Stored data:

++++++++++++++++++++

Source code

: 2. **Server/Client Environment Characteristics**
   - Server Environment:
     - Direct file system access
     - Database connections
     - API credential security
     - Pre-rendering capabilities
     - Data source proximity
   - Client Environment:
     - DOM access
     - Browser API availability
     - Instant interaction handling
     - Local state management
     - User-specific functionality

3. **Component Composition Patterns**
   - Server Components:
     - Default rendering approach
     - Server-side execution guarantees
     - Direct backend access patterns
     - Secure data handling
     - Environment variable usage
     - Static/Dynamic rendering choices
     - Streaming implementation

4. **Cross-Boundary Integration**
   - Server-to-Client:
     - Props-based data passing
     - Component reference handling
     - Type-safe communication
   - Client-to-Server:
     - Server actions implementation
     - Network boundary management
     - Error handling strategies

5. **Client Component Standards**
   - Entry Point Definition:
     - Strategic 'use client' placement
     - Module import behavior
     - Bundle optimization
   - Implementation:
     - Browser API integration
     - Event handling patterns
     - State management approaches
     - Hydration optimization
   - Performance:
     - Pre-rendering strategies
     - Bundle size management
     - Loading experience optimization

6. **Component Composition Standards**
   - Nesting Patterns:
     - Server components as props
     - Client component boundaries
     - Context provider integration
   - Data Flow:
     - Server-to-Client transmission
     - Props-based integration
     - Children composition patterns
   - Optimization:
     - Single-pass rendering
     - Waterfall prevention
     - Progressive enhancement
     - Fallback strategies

++++++++++++++++++++

● Job:
Write out the lines starting at the one that contains "3. **Component Composition Patterns**" and ending at the one that contains "- Error handling strategies", including both of those lines, reproducing them without any changes.

● Response to this task:
3. **Component Composition Patterns**
   - Server Components:
     - Default rendering approach
     - Server-side execution guarantees
     - Direct backend access patterns
     - Secure data handling
     - Environment variable usage
     - Static/Dynamic rendering choices
     - Streaming implementation

4. **Cross-Boundary Integration**
   - Server-to-Client:
     - Props-based data passing
     - Component reference handling
     - Type-safe communication
   - Client-to-Server:
     - Server actions implementation
     - Network boundary management
     - Error handling strategies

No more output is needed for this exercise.